[Available data — start]

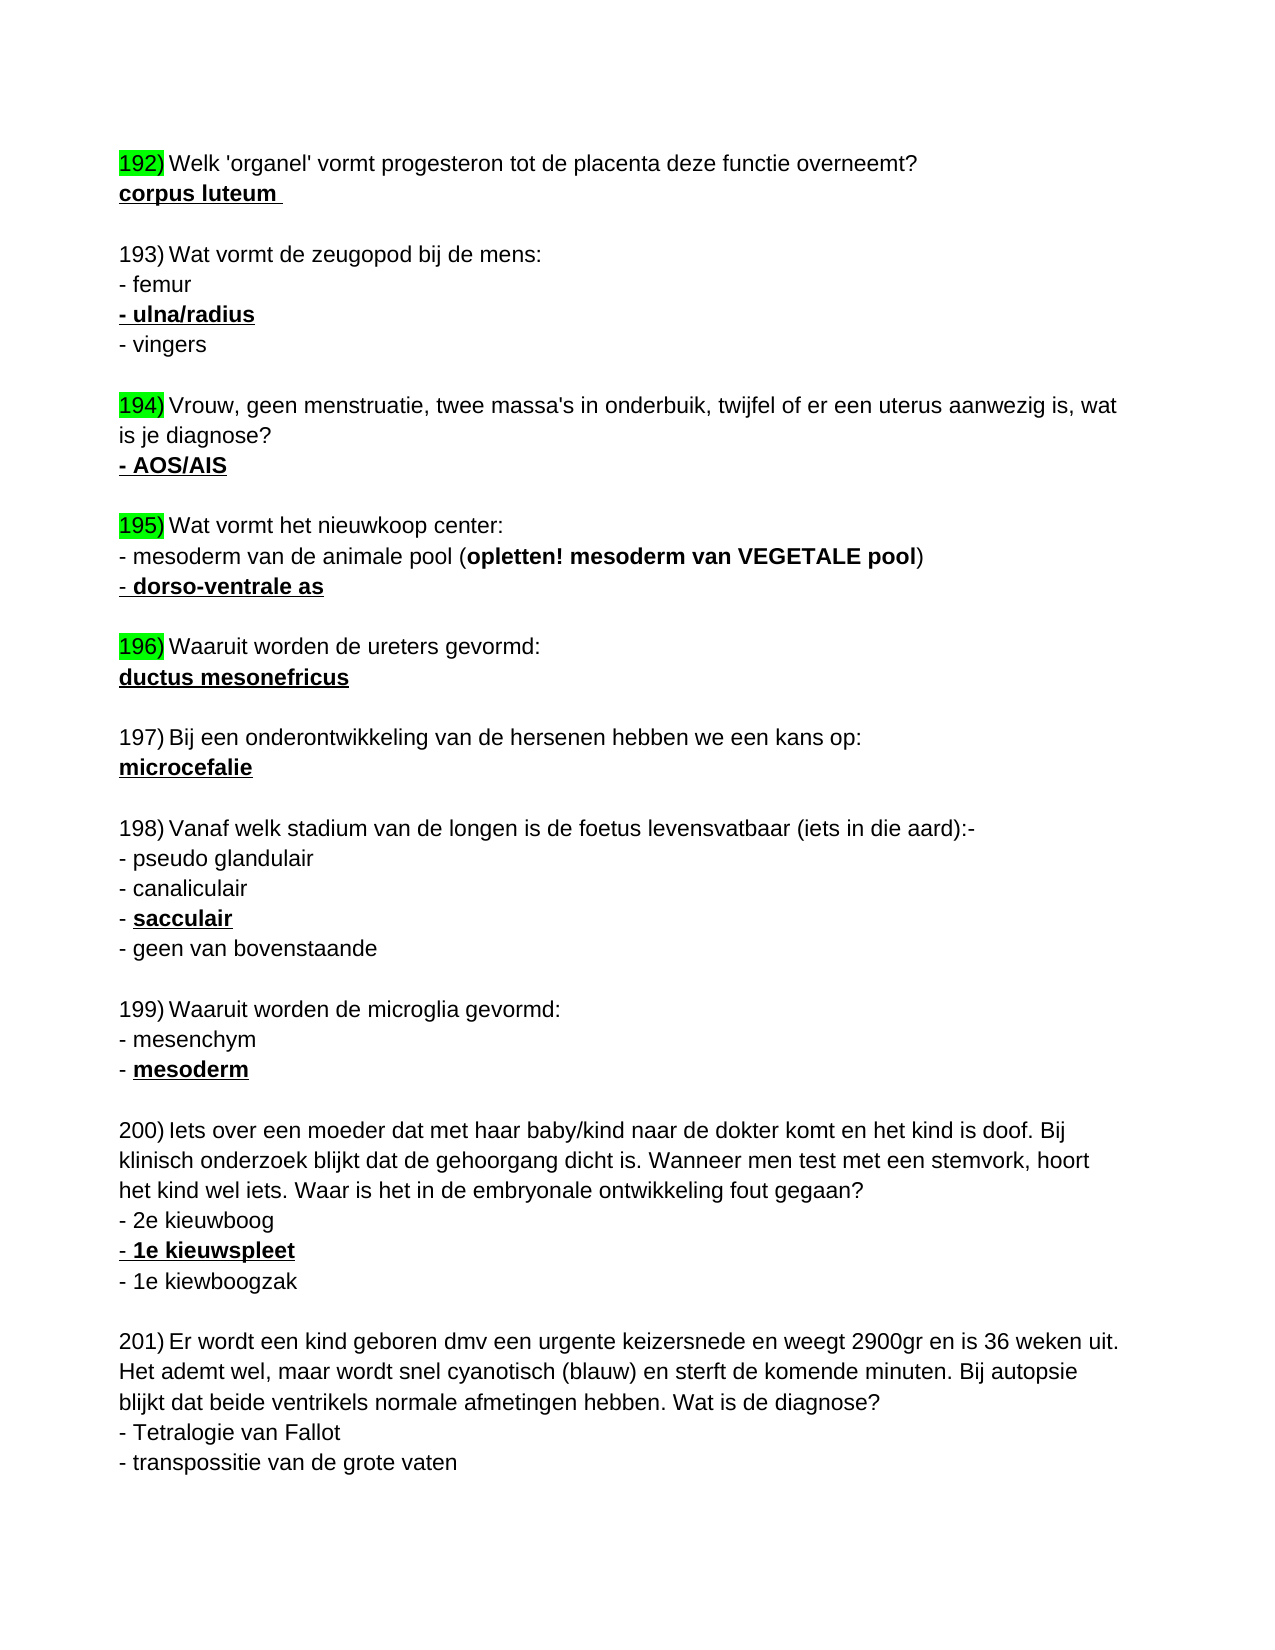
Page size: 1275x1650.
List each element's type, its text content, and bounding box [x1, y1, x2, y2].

text 197) Bij een onderontwikkeling van de hersenen hebben we een kans op: [119, 724, 1125, 750]
text microcefalie [119, 754, 1125, 781]
text - pseudo glandulair [119, 845, 1125, 871]
text - femur [119, 271, 1125, 297]
text - sacculair [119, 905, 1125, 932]
text - mesoderm [119, 1056, 1125, 1083]
text 198) Vanaf welk stadium van de longen is de foetus levensvatbaar (iets in die aard):- [119, 814, 1125, 841]
text - 1e kiewboogzak [119, 1268, 1125, 1294]
text - vingers [119, 331, 1125, 358]
text 200) Iets over een moeder dat met haar baby/kind naar de dokter komt en het kind is doof. Bij klinisch onderzoek blijkt dat de gehoorgang dicht is. Wanneer men test met een stemvork, hoort het kind wel iets. Waar is het in de embryonale ontwikkeling fout gegaan? [119, 1117, 1125, 1203]
text - 2e kieuwboog [119, 1207, 1125, 1234]
text 201) Er wordt een kind geboren dmv een urgente keizersnede en weegt 2900gr en is 36 weken uit. Het ademt wel, maar wordt snel cyanotisch (blauw) en sterft de komende minuten. Bij autopsie blijkt dat beide ventrikels normale afmetingen hebben. Wat is de diagnose? [119, 1328, 1125, 1415]
text - canaliculair [119, 875, 1125, 901]
text - Tetralogie van Fallot [119, 1419, 1125, 1445]
text 193) Wat vormt de zeugopod bij de mens: [119, 241, 1125, 267]
text 192) Welk 'organel' vormt progesteron tot de placenta deze functie overneemt? [164, 150, 1125, 176]
text - ulna/radius [119, 301, 1125, 327]
text - mesoderm van de animale pool (opletten! mesoderm van VEGETALE pool) [119, 543, 1125, 569]
text 196) Waaruit worden de ureters gevormd: [164, 633, 1125, 660]
text - transpossitie van de grote vaten [119, 1449, 1125, 1475]
text 194) Vrouw, geen menstruatie, twee massa's in onderbuik, twijfel of er een uterus aanwezig is, wat is je diagnose? [119, 392, 1125, 448]
text ductus mesonefricus [119, 663, 1125, 690]
text - 1e kieuwspleet [119, 1237, 1125, 1264]
text 195) Wat vormt het nieuwkoop center: [119, 512, 1125, 539]
text - mesenchym [119, 1026, 1125, 1052]
text corpus luteum [119, 180, 1125, 207]
text - AOS/AIS [119, 452, 1125, 478]
text - geen van bovenstaande [119, 935, 1125, 962]
text - dorso-ventrale as [119, 573, 1125, 599]
text 199) Waaruit worden de microglia gevormd: [119, 996, 1125, 1022]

[Available data — finish]

Across the entries above, work out how many lines include the string "iets", and report only that figure.

2